McDonald's salad suspected in parasite outbreak

Stay safe from foodborne illness outbreaks

Public health officials are investigating an outbreak of intestinal illnesses in Illinois and Iowa that affected dozens of consumers who ate salads from McDonald's.

Illinois is reporting 90 cases since mid-May linked to the cyclospora parasite, with more than 20 of those cases involving consumers who ate salads at McDonald's restaurants. Iowa has recorded 15 cases since late June. 

Cyclospora can cause stomach cramps, nausea and flu-like symptoms a week or more after the consumption of food or liquid contaminated with the parasite.
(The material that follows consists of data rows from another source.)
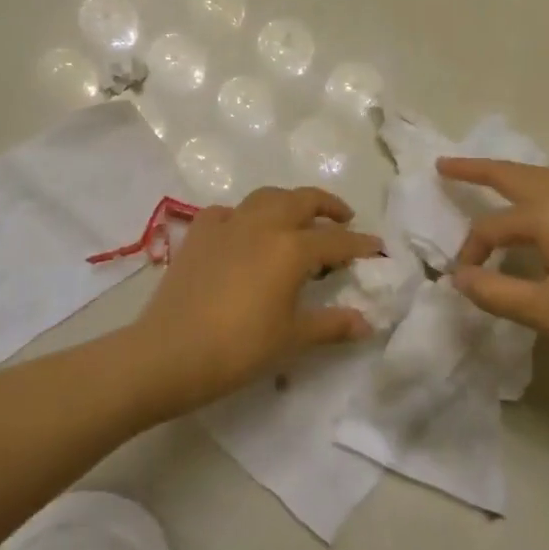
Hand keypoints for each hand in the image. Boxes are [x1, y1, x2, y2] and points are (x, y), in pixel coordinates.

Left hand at [130, 186, 382, 412]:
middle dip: (328, 206)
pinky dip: (245, 215)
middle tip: (343, 219)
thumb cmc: (238, 348)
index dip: (360, 244)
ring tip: (299, 218)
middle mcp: (262, 224)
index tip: (378, 248)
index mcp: (290, 248)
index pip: (335, 240)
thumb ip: (331, 325)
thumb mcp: (291, 339)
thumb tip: (366, 322)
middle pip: (302, 200)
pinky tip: (245, 231)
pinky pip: (228, 212)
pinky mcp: (199, 233)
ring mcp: (228, 223)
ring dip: (289, 202)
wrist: (170, 352)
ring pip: (266, 197)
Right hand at [438, 158, 548, 374]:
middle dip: (477, 168)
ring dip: (508, 175)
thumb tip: (459, 277)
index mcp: (548, 214)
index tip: (464, 280)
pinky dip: (534, 189)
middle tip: (445, 164)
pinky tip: (538, 212)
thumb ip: (496, 293)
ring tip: (487, 179)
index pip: (492, 227)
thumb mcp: (547, 310)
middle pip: (513, 173)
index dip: (472, 252)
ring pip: (541, 177)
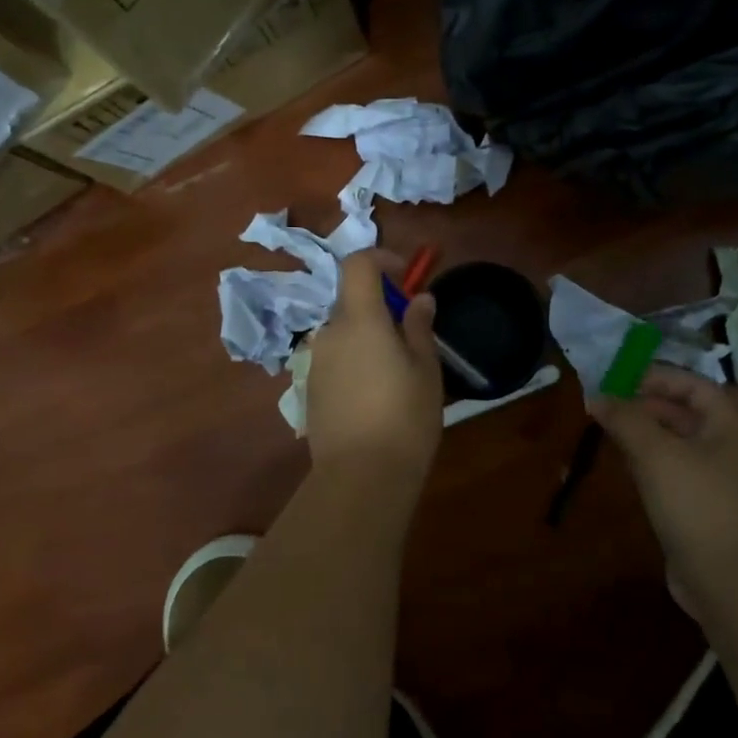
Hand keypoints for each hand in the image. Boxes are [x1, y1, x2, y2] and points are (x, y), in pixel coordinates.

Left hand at [305, 252, 445, 480]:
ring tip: (397, 370)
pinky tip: (375, 396)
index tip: (406, 277)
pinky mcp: (311, 389)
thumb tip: (419, 299)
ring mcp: (316, 362)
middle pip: (352, 300)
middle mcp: (330, 333)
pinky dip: (355, 360)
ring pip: (344, 332)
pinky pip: (335, 359)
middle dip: (380, 305)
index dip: (381, 259)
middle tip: (411, 333)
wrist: (360, 477)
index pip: (358, 264)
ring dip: (368, 335)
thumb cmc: (404, 417)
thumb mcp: (425, 369)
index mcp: (359, 319)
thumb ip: (419, 327)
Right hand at [593, 366, 737, 608]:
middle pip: (683, 412)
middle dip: (644, 405)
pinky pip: (673, 471)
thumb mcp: (656, 454)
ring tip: (607, 430)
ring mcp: (718, 479)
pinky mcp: (704, 508)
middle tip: (605, 405)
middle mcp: (729, 446)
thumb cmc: (699, 504)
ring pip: (676, 443)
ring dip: (643, 433)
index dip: (655, 377)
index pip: (692, 384)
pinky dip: (649, 462)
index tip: (617, 378)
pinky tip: (624, 465)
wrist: (732, 583)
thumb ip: (625, 420)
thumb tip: (596, 396)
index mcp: (730, 424)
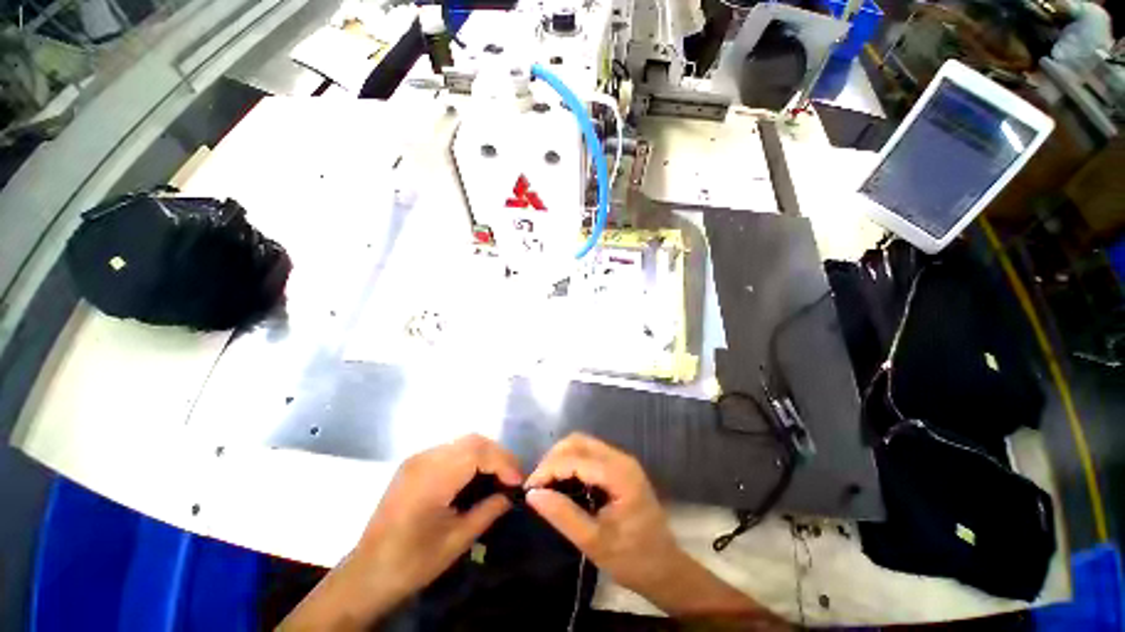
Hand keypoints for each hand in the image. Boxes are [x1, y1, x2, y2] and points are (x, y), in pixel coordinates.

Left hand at [354, 434, 522, 597]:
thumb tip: (509, 496)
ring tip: (499, 484)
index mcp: (432, 477)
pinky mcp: (409, 471)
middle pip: (469, 441)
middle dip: (497, 457)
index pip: (477, 450)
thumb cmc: (418, 559)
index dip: (504, 463)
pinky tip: (475, 485)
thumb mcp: (459, 539)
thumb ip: (487, 511)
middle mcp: (421, 461)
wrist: (375, 568)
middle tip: (513, 484)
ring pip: (457, 445)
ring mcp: (412, 463)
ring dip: (482, 459)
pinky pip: (444, 455)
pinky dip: (466, 463)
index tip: (520, 487)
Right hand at [525, 433, 783, 625]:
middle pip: (578, 443)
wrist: (662, 569)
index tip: (527, 494)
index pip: (574, 458)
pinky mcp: (621, 476)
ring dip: (560, 463)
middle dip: (551, 461)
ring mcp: (624, 467)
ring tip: (545, 491)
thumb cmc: (631, 558)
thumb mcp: (592, 541)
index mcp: (621, 476)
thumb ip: (563, 515)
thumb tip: (531, 494)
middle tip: (536, 491)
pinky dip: (571, 468)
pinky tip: (562, 491)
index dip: (546, 471)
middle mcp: (624, 463)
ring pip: (583, 448)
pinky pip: (590, 460)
"If you ate a salad from McDonald's since mid-May and developed diarrhea and fatigue, contact a health care provider about testing and treatment," Dr. Nirav Shah, director of the Illinois Department of Public Health, said in a statement on the agency's website.

While finding a link to salads sold at McDonald's in about a quarter of the Illinois cases, the state is also looking into other possible sources for the contamination, Shah added. 
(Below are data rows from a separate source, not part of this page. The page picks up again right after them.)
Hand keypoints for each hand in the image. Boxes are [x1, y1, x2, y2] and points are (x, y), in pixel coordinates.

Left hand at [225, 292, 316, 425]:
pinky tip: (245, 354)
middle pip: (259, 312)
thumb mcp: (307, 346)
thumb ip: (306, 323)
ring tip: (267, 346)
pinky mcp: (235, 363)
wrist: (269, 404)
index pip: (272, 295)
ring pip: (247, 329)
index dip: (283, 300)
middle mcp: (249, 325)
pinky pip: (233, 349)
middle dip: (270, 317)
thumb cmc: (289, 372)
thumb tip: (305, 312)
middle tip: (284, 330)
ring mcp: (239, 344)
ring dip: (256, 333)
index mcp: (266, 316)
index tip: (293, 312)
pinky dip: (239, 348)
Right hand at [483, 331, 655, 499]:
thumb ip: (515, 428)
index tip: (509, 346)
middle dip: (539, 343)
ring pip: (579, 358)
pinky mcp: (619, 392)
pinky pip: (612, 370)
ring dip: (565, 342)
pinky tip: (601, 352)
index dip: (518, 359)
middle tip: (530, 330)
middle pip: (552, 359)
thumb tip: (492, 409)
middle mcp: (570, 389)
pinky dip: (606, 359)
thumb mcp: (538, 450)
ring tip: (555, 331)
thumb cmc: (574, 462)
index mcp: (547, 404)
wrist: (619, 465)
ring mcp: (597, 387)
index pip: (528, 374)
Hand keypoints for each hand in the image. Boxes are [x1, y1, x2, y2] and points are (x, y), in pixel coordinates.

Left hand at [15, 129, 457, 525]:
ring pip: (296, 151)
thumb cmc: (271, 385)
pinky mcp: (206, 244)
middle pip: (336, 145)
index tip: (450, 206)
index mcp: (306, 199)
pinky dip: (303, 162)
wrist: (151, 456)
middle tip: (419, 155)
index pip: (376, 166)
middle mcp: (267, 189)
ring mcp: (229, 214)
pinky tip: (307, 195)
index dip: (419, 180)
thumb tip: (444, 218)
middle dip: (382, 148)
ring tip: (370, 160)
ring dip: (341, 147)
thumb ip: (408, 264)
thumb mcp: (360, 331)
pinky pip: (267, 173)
McDonald's is working with officials in the two states and has temporarily stopped selling salads at the restaurants identified as possible sites for the contamination, according to a company spokesperson, noting that McDonald's will also switching lettuce suppliers.
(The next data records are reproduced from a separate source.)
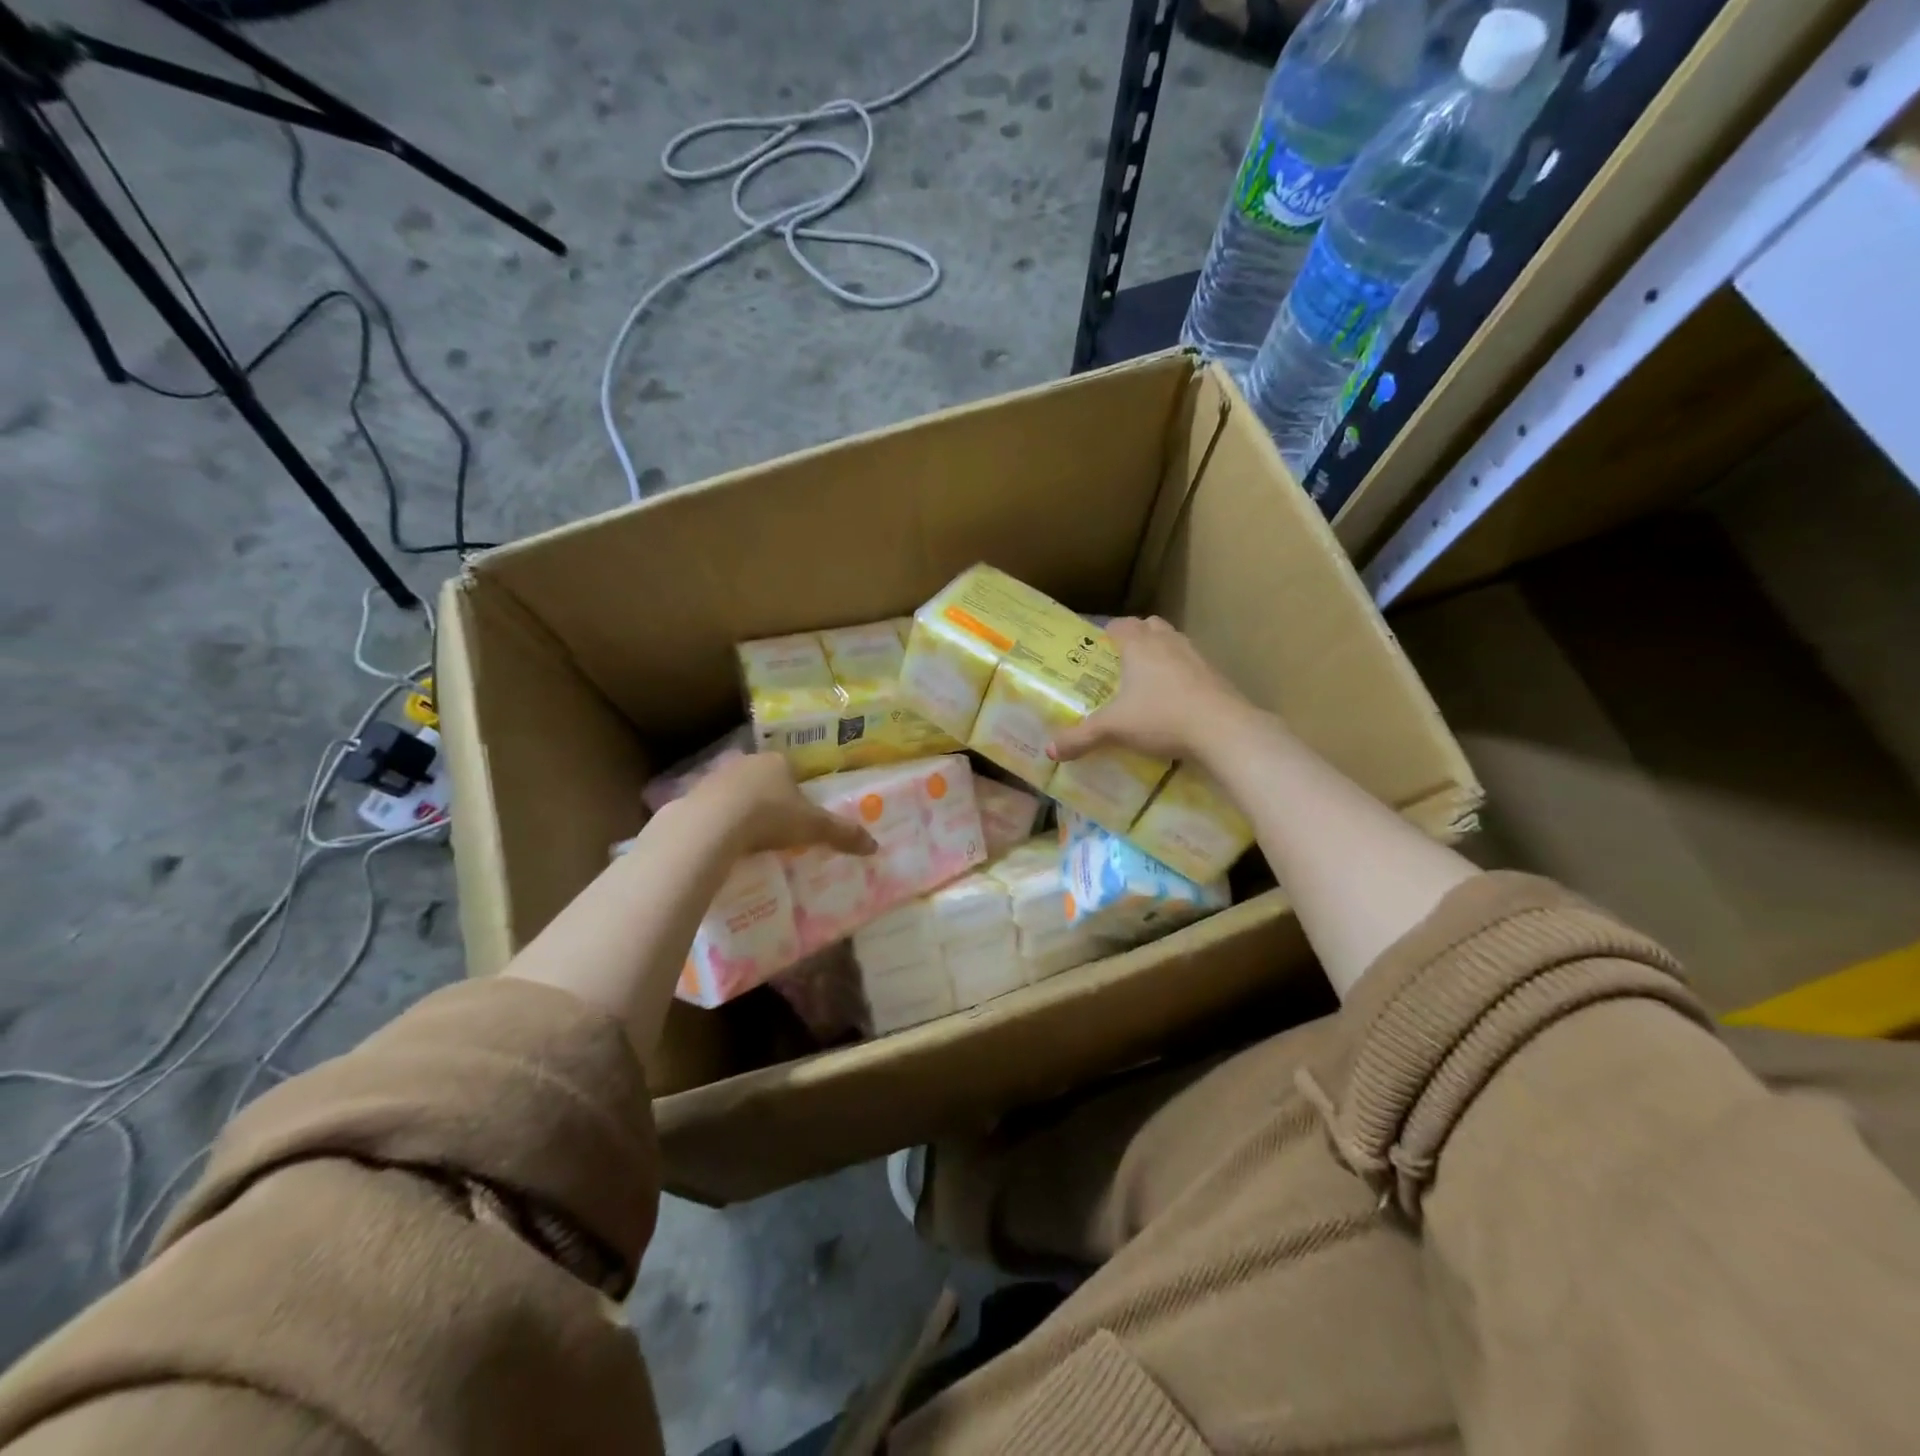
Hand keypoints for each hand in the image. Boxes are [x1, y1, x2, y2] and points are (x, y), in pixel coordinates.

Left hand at [689, 753, 877, 857]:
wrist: (710, 827)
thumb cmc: (769, 817)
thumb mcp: (812, 827)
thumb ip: (841, 833)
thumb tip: (875, 846)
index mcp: (777, 761)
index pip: (791, 769)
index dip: (797, 790)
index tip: (800, 813)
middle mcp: (745, 762)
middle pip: (762, 779)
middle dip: (769, 799)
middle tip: (778, 828)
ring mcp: (715, 778)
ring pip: (735, 792)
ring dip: (742, 810)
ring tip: (751, 839)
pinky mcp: (691, 798)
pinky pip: (712, 810)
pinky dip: (719, 823)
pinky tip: (724, 843)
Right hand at [1050, 616, 1255, 764]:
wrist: (1222, 730)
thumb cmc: (1161, 717)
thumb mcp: (1114, 729)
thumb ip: (1081, 737)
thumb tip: (1051, 750)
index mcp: (1139, 645)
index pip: (1119, 625)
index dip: (1106, 633)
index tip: (1096, 649)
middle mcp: (1167, 642)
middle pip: (1149, 626)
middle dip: (1135, 638)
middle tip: (1121, 662)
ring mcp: (1195, 656)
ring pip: (1173, 642)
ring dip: (1160, 653)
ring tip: (1147, 680)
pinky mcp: (1215, 675)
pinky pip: (1191, 665)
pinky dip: (1180, 675)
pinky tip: (1174, 699)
Coast-to-coast salmonella outbreak linked to breakfast cereal

The fast-food company also said it is removing its existing salad blend from about 3,000 of its outlets, most of them in the Midwest.

The parasite cyclospora is also involved in the recall of Del Monte Fresh vegetable trays, blamed for sickening more than 200 people in Iowa, Indiana, Minnesota and Michigan.

As of Friday, the Centers for Disease Control and Prevention had confirmed 227 cases of cyclosporiasis, with seven people hospitalized. Two cases from Michigan reportedly involved vegetable trays purchased in Wisconsin, federal authorities said.